I think he meant, 1Vpk need 1V/uS, 2Vpk need 2V/uS, etc...
I go with 1us per peak volt out. So if the rails are +-50 V, at least 50V/us.
For small signal rise time, with band limiting in the 200-500 KHz range, you should see rise times (note this is not the same as SR) of better than 50 ns.
Simple rule of thumb, and it works well. No need to agonize over this.
😎
Agonize a little over it. BW and rise time are not independent, BW[GHz]=0.35/RT[ns]
So for 500kHz BW the rise time calculates to 70ns, 175ns for 200kHz. 50ns leads to a 700KHz bandwidth. If one doesn't want the local AM stations to enter the input stage and get demodulated, 200-300KHz is a sweet spot. Then attenuation in the RF range is large enough to avoid the input stage entering nonlinearities due to the RF parasitically.

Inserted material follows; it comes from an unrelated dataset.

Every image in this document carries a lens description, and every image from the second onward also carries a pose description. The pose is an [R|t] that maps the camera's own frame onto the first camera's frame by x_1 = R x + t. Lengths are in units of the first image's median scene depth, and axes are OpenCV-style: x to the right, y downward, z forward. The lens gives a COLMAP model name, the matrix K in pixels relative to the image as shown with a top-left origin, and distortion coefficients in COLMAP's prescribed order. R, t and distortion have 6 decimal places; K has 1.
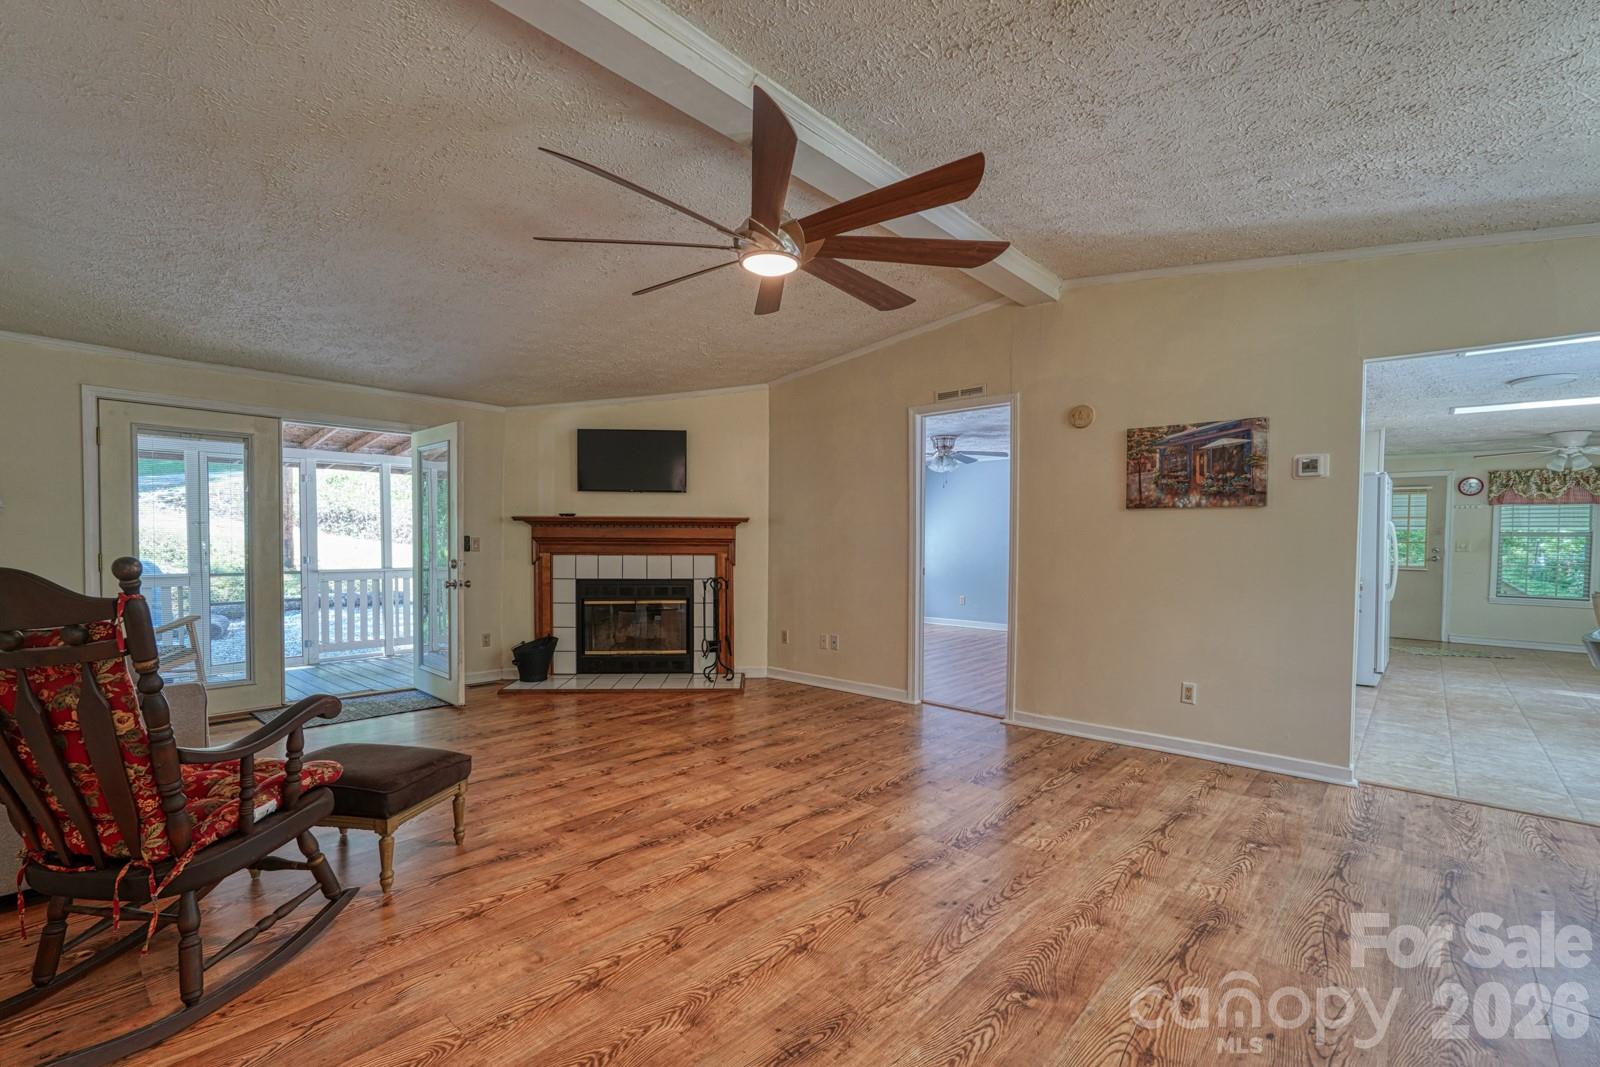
lens RADIAL K [[694.9, 0, 796.1], [0, 694.9, 539.6], [0, 0, 1]] dist [-0.002383, 0.000545]
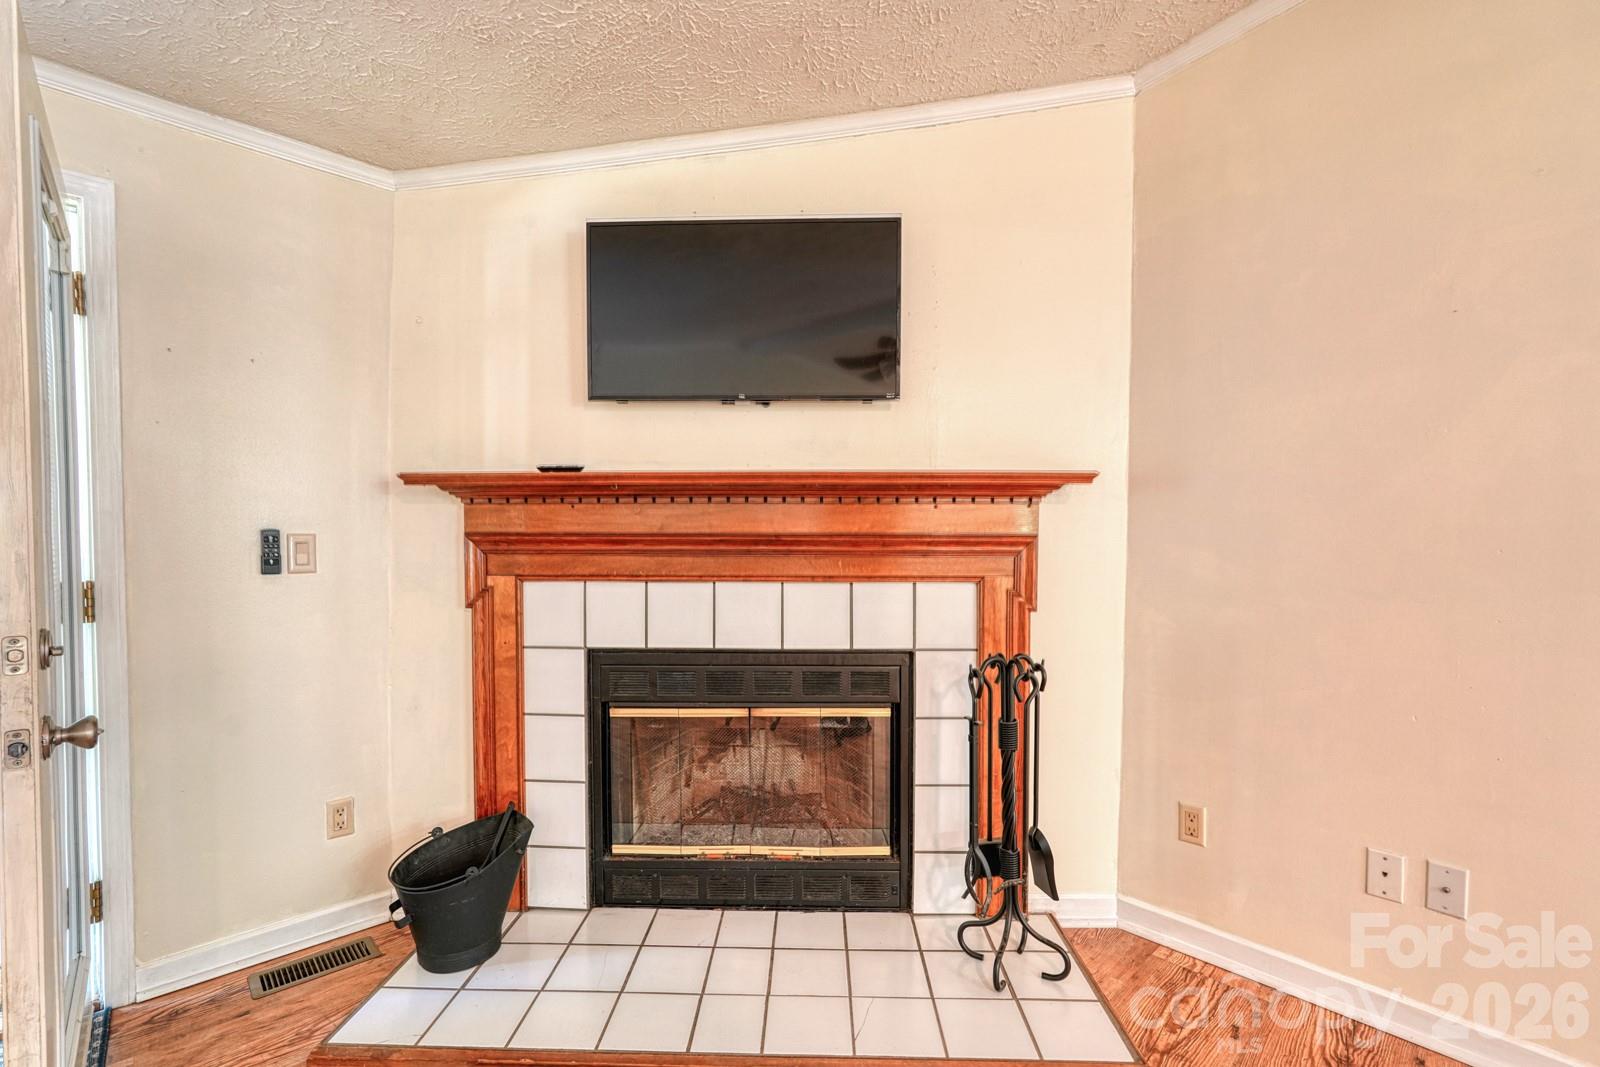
lens RADIAL K [[694.9, 0, 796.1], [0, 694.9, 539.6], [0, 0, 1]] dist [-0.002383, 0.000545]
pose [[0.997759, -0.002916, -0.066842, -0.184736], [0.003089, 0.999992, 0.002491, 0.000231], [0.066834, -0.002692, 0.997760, 0.649971]]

1V/us SR for each peak output volt is already over an order of magnitude over what is required to avoid SID (slewing induced distortions) or AAMF TIM. This rule of thumb is good enough. Now that you mentioned it, please explain why one would need 500V/us from a CFA topology 100W/8ohm audio amplifier.
The huge confusion between rise time and slew rate comes from missing their sources; while the rise time is natural in linear bandwidth limited amplifiers, as a small signal parameter, slew rate is essentially a nonlinear large signal effect. They have virtually nothing in common, a designer can control both independently. However, in the particular and trivial case of a single pole Miller compensated amp with a long tail pair at the input, the Miller cap controls both, this adds to the illusion the two phenomena are related.